Dataset

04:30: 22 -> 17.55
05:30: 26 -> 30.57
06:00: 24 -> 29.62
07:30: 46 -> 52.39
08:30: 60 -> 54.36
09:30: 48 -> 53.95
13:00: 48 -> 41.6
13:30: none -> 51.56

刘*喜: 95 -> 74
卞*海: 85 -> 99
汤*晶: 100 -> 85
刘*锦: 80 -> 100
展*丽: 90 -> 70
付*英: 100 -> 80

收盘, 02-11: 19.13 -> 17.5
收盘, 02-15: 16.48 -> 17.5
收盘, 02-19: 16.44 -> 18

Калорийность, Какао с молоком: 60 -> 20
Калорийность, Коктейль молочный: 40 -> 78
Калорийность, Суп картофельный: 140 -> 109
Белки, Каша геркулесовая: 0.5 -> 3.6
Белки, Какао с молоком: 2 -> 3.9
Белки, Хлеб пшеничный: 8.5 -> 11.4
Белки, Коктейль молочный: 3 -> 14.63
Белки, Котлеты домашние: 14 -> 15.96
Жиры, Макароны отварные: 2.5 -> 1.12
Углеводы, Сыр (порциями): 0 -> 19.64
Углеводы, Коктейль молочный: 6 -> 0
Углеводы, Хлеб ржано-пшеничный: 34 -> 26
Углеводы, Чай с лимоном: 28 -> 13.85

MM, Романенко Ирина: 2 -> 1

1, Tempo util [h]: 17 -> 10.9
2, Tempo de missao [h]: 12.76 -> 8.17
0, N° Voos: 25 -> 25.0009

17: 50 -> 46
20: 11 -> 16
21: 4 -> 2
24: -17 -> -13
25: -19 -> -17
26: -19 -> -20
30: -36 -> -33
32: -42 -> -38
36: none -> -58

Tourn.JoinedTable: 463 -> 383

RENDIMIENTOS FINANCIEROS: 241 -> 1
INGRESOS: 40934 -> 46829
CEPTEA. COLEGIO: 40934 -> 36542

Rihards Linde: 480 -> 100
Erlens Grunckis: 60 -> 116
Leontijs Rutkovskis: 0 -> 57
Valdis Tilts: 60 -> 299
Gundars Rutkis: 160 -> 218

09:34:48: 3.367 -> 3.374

Task
Every line from the one holding "RENDIMIENTOS FINANCIEROS: 241 -> 1" through the final line of the listing must be echoed exactly; leave out all other lines.

Completed task
RENDIMIENTOS FINANCIEROS: 241 -> 1
INGRESOS: 40934 -> 46829
CEPTEA. COLEGIO: 40934 -> 36542

Rihards Linde: 480 -> 100
Erlens Grunckis: 60 -> 116
Leontijs Rutkovskis: 0 -> 57
Valdis Tilts: 60 -> 299
Gundars Rutkis: 160 -> 218

09:34:48: 3.367 -> 3.374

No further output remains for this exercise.